Phoebe Cummings creates temporary sculptures and installations from raw clay. Working largely without a permanent studio, she has developed work through residencies or by using the gallery space as a temporary workshop. Challenging expectations of how craft may be made and experienced, her site-specific works last only the duration of the exhibition, the clay then being reclaimed and where possible reused. Cummings was the winner of the British Ceramics Biennial Award in 2011.

Caren Hartley

Caren Hartley, DM bike full side view, 2015 (Photo: Sebastien Klein)

Caren Hartley is the founder of Hartley Cycles, an award-winning bespoke bicycle company. Each bicycle frame is hand-made using a variety of jewellery and metalwork techniques, reflecting Hartley’s background as a trained jeweller and silversmith.

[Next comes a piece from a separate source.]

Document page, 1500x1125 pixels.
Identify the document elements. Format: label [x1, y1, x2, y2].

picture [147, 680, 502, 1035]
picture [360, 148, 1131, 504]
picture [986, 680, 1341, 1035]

She uses her multidisciplinary metalwork skills to produce high-performing bicycles tailored to each rider, often incorporating precious metals and exploring the surface finish of the frames through paint, patination and gilding. In 2015 Hartley was commissioned by the Design Museum to produce a bicycle for the exhibition ‘Cycle Revolution’.

Peter Marigold

Peter Marigold, Tall Bleed Cabinet (detail) 2014

Peter Marigold’s practice as a furniture designer is informed by his varied background in sculpture, theatrical set building and product design. Marigold experiments with materials and form to create considered yet playful objects, ranging from stools made with felted wool to galvanized steel shelving. He works in a broad way, operating his studio as a small-scale manufactory, as well as working with larger producers, galleries and retailers. In 2009 Marigold was awarded a ‘Designer of the Future’ award by Design Miami.

Celia Pym

Celia Pym, Darned Fingertips, 2016 (Photo: Michele Panzeri)

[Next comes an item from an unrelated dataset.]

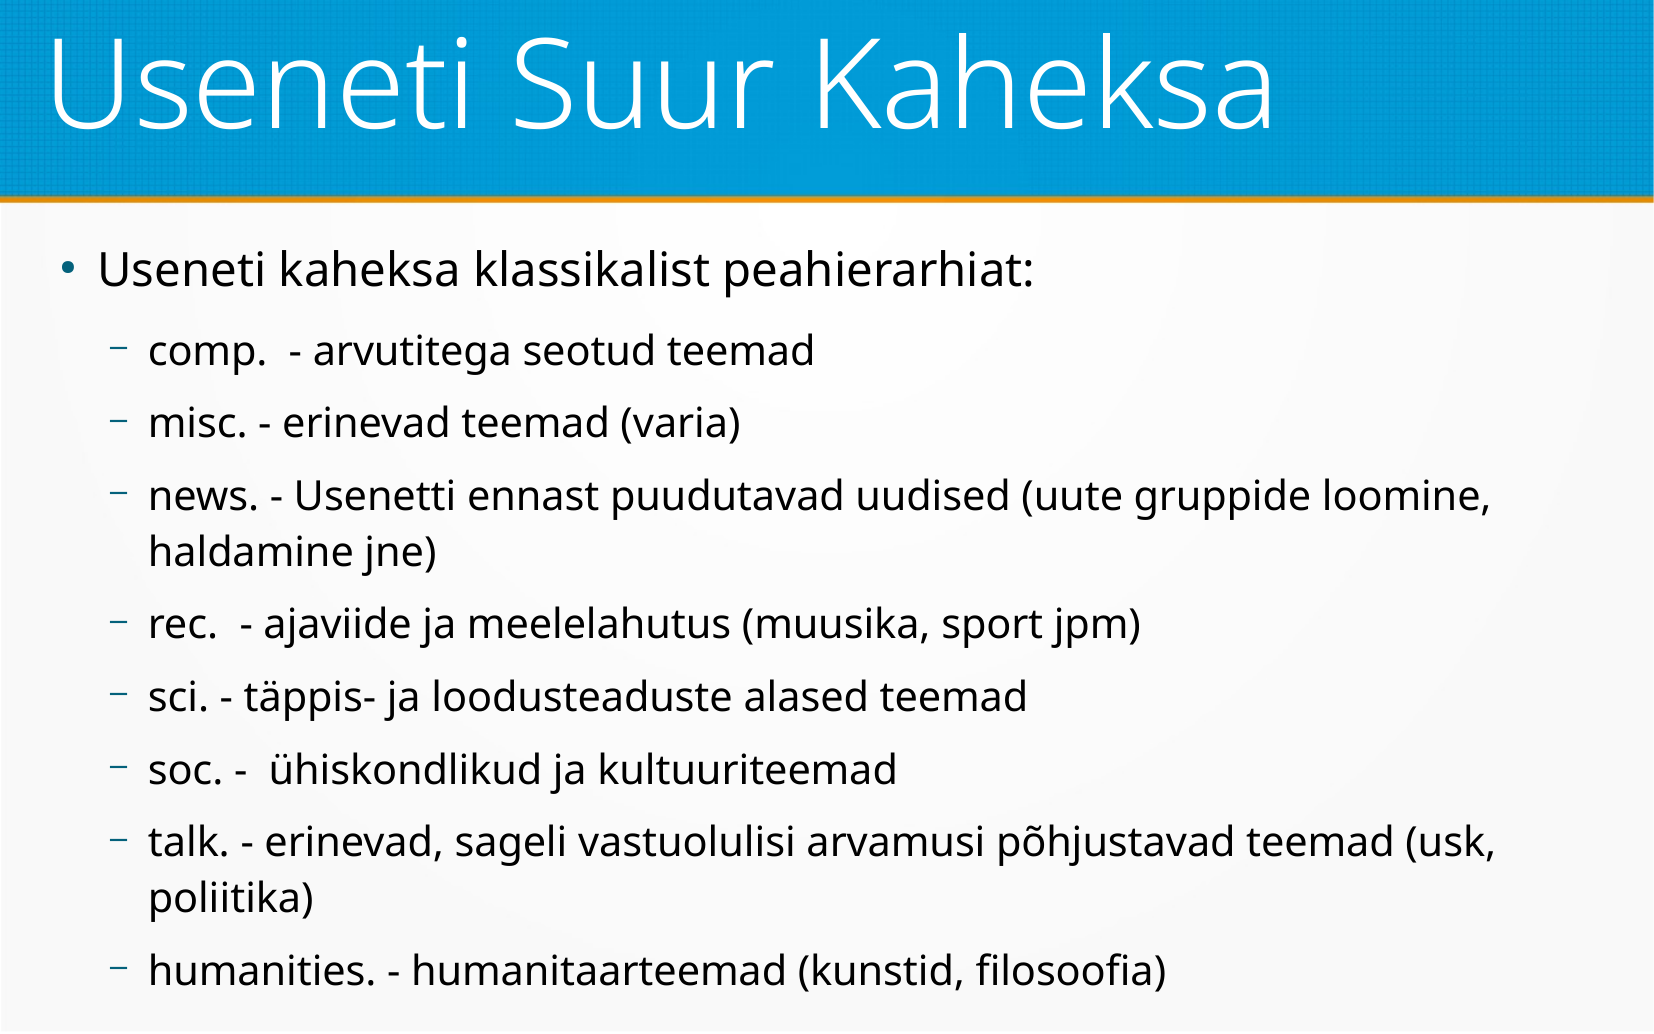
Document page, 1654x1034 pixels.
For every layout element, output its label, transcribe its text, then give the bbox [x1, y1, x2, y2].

picture [0, 195, 1654, 1034]
list Useneti kaheksa klassikalist peahierarhiat: comp. - arvutitega seotud teemad misc. - erinevad teemad (varia) news. - Usenetti ennast puudutavad uudised (uute gruppide loomine, haldamine jne) rec. - ajaviide ja meelelahutus (muusika, sport jpm) sci. - täppis- ja loodusteaduste alased teemad soc. - ühiskondlikud ja kultuuriteemad talk. - erinevad, sageli vastuolulisi arvamusi põhjustavad teemad (usk, poliitika) humanities. - humanitaarteemad (kunstid, filosoofia) [47, 236, 1607, 1002]
title Useneti Suur Kaheksa [43, 0, 1619, 166]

Celia Pym uses darning, knitting and embroidery to create intimate works that speak directly to human experience. Over the past ten years Pym has carefully darned other people’s clothing, interrogating our feelings towards vulnerability, care and repair. Pym has worked on a number of publically engaged projects which aim to bring the value of mending to a wider audience.

Romilly Saumarez Smith

Romilly Saumarez Smith, Tudor Glass Coral Reef, 2016 (Photo: Lucinda Douglas Menzies)

Romilly Saumarez Smith’s career in making has spanned more than 40 years, first becoming an accomplished bookbinder before turning her attention to jewellery. She is fascinated by the stories contained in found objects. Saumarez Smith is unable to use her own hands, so works alongside jewellers Lucie Gledhill, Laura Ngyou and Anna Wales to translate her pieces. Her jewellery has been shown at the Yale Centre for British Art, Sainsbury Centre for the Visual Arts and Ruthin Craft Centre.

Andrea Walsh

Andrea Walsh, Contained Box, Aventurine Blue and Black, 2016 (Photo: Shannon Tofts)

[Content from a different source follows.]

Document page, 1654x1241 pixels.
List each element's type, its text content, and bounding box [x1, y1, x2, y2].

Andrea Walsh creates exquisitely crafted box and vessel forms that explore ideas of containment, materiality, preciousness and value. Working with glass in combination with bone china, she celebrates their shared material qualities of purity and translucency. Intimate in scale, and sometimes incorporating precious metal, her work evokes a response akin to jewellery, eliciting the desire to hold and cherish. Walsh has been shortlisted for the British Ceramics Biennial Award on three occasions, and was awarded The Craft Scotland Prize 2016.

Emma Woffenden

Emma Woffenden, Chaser, 2016

Emma Woffenden is a glass artist whose experimental, often collaborative, practice utilises many glass techniques, including blowing and casting. The resulting elements are constructed and combined with other materials and found objects to create sculptures and installations based around the human figure. Uncanny and at times unsettling, her works reflect observed human behaviour. Woffenden until recently held the post of Artistic Director for North Lands Creative Glass in Scotland.

Laura Youngson Coll

Laura Youngson Coll, Haeckel II, 2015,

Laura Youngson Coll works primarily in vellum, manipulating the material to create arresting examinations of the natural world. Her intricately formed artworks lie somewhere between fiction and fact, as she seeks to articulate the often overlooked details of our environment. In 2014 Youngson Coll was awarded the Perrier-Jouët Arts Salon Prize, and has been selected for the Jerwood Makers Open 2017.